_Passage_:
━━━━━━━━━━━━━━━━━━━━

Confirmation that researchers have cloned three generations of mice, all of 22 offspring with exactly the same genetic make-up, has shifted animal cloning on to a surer, probably more controversial plane. For those associated with the cloning of Dolly the sheep, the news helps prove their ground-breaking achievement was not a fluke.
An international team at the University of Hawaii created the female mice copies, details of which were published yesterday in the scientific journal, Nature. The team shows cloning using adult cells can be done.
Any lingering doubts were eliminated by additional findings of a team including the founder of genetic fingerprinting, Sir Alec Jeffreys, indicating "beyond reasonable doubt" that Dolly was what her makers at the Roslin Institute in Scotland said she was: derived from an adult cell.
The development (using a technique different to that used by Dr Ian Wilmot and his team at Roslin) makes it possible to step up research because mice are bred more quickly than sheep.
Once the technique devised by the Dr Ryuzo Yanagimachi-led team in Hawaii is perfected, it could lead to new cancer therapies, improvements in agricultural production, in the making of drugs, and with research into AIDS, diabetes and ageing.
It involves taking DNA from the cell of a female adult and injecting it into an egg from which the DNA has been removed. The artificially fertilised egg is inserted into a surrogate mother, and the clone produced. They used a different type of cell, taken from the part of the ovary surrounding the egg and called a cumulus cell.
The team in Honolulu will work with PPL Therapeutics, the commercial side of the Roslin operation, which is already involved in using genetically engineered sheep to make human proteins, it has been announced.
Before March 1997, it was suggested such cloning was a biological impossibility (with some scientists insisting the biological clock could not be turned back), but Dolly - an exact copy of an adult - changed all that in addition to raising ethical concerns and the spectre of human cloning. Yet speculation grew that Dolly was not as claimed, and the achievement could not be repeated.
Most speculation centred on the possibility that Dolly's parent had been pregnant at the time and that, against huge odds, the researchers had used a foetal cell which had made its way into the sheep's udder. Repeated failures to clone mice using the Dolly technique of nuclear transfer heightened speculation.
Moreover, the technique is achieving a success rate of one in 40 cases, compared to one in 277 with the Dolly technique.

━━━━━━━━━━━━━━━━━━━━

_What is expected_:
Print the part of the passage on mouse cloning starting at "The development (using" and ending at "diabetes and ageing.", without altering a word. The rows have no connection to the passage on mouse cloning.

━━━━━━━━━━━━━━━━━━━━

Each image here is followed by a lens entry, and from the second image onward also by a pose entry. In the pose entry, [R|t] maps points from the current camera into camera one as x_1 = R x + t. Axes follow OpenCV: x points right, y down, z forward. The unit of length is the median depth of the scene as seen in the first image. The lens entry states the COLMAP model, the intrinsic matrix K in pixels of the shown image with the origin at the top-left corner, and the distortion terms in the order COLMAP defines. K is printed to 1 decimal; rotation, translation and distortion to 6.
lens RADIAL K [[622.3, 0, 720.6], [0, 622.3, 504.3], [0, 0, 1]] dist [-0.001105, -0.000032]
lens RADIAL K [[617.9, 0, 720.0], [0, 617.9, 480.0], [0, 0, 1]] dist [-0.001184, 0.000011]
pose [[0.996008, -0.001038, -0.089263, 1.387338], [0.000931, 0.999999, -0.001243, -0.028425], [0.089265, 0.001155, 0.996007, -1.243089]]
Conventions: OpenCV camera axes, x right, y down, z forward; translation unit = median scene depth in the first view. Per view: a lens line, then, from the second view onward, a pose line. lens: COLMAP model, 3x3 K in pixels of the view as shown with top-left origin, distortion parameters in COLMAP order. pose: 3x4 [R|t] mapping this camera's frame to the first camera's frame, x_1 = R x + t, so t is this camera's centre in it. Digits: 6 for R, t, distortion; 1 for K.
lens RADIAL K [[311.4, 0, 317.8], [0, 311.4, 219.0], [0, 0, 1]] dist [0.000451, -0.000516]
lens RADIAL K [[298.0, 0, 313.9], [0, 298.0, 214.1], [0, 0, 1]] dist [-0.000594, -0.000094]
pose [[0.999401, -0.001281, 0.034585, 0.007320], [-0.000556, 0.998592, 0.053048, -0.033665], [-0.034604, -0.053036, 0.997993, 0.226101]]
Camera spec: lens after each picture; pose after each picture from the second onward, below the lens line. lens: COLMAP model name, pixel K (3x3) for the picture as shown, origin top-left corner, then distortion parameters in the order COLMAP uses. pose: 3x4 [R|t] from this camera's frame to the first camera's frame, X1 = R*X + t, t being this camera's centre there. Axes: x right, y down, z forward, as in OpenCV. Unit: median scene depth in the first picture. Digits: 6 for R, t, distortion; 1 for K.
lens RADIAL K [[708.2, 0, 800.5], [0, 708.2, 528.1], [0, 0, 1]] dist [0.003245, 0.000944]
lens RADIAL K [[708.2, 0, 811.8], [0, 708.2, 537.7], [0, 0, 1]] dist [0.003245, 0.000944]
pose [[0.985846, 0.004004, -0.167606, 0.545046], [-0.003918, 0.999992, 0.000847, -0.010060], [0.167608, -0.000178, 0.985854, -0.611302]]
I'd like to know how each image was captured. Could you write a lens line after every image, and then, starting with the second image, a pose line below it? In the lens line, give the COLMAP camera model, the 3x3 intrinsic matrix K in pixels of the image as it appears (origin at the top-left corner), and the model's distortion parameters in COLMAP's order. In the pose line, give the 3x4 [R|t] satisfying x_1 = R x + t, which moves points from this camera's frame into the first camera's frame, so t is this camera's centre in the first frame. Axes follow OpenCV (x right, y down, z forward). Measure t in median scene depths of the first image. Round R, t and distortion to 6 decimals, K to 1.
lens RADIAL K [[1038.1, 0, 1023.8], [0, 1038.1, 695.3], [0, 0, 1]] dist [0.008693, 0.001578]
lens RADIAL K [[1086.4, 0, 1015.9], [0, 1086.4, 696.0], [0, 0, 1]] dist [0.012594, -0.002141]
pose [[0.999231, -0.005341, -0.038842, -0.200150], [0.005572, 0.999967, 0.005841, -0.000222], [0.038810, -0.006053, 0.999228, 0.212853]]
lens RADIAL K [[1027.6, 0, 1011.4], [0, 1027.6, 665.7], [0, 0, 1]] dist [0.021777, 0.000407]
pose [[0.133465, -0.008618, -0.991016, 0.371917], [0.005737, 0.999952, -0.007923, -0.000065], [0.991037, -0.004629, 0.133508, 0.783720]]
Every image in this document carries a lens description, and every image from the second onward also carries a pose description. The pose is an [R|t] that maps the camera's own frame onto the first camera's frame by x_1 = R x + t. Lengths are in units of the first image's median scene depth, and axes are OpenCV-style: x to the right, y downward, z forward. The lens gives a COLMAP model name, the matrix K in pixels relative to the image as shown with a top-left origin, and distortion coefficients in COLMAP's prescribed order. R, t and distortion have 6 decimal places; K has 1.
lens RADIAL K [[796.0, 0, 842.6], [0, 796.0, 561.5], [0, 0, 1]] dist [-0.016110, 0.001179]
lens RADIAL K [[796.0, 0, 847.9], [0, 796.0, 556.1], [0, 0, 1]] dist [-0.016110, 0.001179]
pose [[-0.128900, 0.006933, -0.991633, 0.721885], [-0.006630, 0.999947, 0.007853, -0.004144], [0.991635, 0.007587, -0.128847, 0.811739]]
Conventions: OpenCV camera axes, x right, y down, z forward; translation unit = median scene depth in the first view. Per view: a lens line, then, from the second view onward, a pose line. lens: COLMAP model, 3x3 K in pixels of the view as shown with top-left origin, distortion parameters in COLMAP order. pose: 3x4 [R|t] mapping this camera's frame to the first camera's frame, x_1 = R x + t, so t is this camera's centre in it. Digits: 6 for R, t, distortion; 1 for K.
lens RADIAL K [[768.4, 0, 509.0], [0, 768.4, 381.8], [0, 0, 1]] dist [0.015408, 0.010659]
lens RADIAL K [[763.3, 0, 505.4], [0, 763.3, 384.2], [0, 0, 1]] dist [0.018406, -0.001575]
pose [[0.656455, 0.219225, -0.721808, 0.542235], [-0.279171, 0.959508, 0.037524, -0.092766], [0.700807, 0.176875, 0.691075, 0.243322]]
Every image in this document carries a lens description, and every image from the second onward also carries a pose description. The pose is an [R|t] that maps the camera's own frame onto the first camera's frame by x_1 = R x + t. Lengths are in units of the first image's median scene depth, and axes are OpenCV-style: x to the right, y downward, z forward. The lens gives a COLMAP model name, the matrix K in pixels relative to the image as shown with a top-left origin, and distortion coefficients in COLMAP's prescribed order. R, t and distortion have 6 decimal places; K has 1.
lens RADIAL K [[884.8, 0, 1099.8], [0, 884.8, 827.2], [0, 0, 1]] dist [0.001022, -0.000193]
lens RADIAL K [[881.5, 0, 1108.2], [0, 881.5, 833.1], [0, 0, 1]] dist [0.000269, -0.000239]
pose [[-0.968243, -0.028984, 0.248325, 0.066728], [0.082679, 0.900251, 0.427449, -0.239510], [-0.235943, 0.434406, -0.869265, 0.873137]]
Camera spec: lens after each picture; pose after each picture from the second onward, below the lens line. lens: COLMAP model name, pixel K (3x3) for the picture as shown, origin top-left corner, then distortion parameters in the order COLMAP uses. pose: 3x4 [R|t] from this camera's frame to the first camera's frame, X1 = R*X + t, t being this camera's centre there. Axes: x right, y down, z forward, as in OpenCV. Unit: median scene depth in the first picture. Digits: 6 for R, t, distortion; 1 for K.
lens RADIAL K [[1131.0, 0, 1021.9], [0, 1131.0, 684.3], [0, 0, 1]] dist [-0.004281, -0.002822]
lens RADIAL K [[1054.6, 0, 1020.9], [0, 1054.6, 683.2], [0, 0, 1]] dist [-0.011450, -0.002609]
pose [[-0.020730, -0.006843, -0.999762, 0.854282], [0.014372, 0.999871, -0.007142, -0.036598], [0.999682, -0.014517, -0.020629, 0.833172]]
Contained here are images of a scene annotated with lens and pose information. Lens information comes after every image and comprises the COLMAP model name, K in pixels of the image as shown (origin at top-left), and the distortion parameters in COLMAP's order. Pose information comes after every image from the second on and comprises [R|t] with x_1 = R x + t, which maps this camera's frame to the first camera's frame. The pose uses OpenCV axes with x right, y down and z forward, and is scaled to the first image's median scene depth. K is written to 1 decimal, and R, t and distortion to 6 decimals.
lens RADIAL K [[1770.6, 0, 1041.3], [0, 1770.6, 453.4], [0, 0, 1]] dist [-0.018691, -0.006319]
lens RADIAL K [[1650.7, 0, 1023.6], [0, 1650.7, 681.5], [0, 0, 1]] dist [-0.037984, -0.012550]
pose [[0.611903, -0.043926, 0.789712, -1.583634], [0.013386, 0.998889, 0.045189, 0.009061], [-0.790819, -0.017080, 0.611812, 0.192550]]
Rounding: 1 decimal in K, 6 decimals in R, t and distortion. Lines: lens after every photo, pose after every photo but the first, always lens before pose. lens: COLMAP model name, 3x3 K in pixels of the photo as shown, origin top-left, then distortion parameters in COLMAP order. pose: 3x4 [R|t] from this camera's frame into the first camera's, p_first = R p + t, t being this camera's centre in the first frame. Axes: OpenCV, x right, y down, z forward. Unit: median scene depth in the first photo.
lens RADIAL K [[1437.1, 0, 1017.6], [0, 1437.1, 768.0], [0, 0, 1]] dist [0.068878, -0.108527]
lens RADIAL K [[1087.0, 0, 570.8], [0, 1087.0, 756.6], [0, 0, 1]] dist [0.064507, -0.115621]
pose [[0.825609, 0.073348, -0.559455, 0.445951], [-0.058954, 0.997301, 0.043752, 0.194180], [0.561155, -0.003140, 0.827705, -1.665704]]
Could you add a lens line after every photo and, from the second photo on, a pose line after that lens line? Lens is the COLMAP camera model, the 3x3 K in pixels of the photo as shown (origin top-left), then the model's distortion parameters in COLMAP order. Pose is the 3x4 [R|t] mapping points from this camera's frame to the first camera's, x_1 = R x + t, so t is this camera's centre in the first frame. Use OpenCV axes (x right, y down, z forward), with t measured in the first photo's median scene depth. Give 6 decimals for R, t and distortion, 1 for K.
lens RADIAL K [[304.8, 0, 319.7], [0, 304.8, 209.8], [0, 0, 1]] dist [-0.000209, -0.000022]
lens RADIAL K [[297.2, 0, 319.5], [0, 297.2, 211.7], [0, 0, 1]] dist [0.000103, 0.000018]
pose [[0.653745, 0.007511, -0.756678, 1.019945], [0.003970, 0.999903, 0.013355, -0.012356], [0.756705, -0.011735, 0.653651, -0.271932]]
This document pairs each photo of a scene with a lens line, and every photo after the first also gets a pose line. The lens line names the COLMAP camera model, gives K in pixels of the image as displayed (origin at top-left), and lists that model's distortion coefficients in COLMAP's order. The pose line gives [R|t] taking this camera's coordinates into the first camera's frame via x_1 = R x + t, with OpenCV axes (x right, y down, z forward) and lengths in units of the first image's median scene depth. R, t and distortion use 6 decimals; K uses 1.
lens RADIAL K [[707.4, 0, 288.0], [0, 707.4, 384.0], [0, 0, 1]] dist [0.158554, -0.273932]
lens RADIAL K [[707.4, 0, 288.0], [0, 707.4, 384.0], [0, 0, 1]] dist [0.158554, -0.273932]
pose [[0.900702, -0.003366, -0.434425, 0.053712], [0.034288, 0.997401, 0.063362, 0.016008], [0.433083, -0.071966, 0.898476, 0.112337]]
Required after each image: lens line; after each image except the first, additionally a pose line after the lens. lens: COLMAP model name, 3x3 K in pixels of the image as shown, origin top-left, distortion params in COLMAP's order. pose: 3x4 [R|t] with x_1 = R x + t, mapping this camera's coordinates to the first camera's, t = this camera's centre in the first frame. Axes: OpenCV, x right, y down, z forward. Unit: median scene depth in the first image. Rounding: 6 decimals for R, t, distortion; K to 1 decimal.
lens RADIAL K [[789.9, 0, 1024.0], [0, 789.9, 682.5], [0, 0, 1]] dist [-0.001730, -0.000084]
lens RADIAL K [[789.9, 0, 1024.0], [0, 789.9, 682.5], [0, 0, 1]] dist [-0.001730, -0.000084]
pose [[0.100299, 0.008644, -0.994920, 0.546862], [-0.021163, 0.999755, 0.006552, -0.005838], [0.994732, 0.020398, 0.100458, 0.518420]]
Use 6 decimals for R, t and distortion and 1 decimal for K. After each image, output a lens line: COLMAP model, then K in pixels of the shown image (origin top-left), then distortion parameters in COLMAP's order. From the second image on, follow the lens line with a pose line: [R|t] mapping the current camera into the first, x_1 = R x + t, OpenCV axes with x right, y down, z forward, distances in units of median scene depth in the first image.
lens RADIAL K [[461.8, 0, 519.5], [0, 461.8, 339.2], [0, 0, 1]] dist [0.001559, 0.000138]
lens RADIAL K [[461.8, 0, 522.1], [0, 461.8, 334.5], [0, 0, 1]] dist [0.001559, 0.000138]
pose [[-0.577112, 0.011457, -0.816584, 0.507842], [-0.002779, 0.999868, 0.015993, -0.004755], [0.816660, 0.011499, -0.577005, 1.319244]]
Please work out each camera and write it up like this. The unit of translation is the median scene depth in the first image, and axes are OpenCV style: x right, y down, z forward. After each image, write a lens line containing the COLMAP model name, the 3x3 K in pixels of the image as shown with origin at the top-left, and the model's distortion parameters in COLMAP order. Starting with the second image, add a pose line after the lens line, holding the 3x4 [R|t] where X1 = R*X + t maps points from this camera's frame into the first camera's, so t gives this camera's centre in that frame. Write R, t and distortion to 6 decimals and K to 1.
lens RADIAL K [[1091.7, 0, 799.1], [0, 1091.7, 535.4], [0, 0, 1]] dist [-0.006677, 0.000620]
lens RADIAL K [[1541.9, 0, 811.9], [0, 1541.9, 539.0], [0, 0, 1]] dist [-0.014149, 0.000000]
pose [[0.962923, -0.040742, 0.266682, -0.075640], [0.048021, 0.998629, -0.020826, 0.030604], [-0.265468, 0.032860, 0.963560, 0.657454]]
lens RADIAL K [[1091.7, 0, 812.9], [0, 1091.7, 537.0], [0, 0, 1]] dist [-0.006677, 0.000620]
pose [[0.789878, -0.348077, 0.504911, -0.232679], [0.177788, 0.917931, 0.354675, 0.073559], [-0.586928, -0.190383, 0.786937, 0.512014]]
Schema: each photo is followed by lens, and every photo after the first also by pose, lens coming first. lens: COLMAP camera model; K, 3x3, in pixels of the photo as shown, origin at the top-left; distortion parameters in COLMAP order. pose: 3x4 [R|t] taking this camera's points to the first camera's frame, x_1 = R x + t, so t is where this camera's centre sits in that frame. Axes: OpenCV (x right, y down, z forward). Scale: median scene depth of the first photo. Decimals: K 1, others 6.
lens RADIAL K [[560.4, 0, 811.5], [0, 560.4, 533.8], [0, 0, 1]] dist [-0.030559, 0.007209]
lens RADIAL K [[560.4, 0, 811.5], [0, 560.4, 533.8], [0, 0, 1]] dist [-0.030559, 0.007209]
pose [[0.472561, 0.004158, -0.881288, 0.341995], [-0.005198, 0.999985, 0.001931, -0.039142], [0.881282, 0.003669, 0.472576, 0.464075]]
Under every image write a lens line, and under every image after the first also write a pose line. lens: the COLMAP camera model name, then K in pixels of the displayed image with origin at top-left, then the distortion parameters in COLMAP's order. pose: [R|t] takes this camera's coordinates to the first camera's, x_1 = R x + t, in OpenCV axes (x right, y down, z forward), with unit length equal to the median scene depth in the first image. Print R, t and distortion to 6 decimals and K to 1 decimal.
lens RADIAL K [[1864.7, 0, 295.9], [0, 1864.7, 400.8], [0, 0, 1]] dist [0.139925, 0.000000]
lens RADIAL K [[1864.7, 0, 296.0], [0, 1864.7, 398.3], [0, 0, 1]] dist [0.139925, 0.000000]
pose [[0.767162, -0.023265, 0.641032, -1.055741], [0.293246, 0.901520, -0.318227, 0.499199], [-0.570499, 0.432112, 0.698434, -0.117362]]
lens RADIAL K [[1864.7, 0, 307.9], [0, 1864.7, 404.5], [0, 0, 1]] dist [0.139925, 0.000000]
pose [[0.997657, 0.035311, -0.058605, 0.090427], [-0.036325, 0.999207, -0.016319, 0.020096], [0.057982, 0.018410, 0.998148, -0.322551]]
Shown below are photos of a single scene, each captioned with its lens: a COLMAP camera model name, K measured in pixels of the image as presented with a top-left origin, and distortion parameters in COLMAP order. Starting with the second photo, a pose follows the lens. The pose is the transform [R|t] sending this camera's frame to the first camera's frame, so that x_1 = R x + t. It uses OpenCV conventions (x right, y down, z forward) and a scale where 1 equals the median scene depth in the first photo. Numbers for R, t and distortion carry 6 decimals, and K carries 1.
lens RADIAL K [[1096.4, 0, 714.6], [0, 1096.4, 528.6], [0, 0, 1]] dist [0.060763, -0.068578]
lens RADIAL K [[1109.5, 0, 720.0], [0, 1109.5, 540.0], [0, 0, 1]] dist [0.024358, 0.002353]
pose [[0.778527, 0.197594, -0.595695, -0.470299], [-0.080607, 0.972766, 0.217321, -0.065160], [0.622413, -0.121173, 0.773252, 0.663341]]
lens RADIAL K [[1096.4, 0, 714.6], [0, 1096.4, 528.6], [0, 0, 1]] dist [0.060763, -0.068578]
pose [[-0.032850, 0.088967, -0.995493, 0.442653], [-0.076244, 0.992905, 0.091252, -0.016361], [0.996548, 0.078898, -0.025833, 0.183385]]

━━━━━━━━━━━━━━━━━━━━

_Answer box_:
The development (using a technique different to that used by Dr Ian Wilmot and his team at Roslin) makes it possible to step up research because mice are bred more quickly than sheep.
Once the technique devised by the Dr Ryuzo Yanagimachi-led team in Hawaii is perfected, it could lead to new cancer therapies, improvements in agricultural production, in the making of drugs, and with research into AIDS, diabetes and ageing.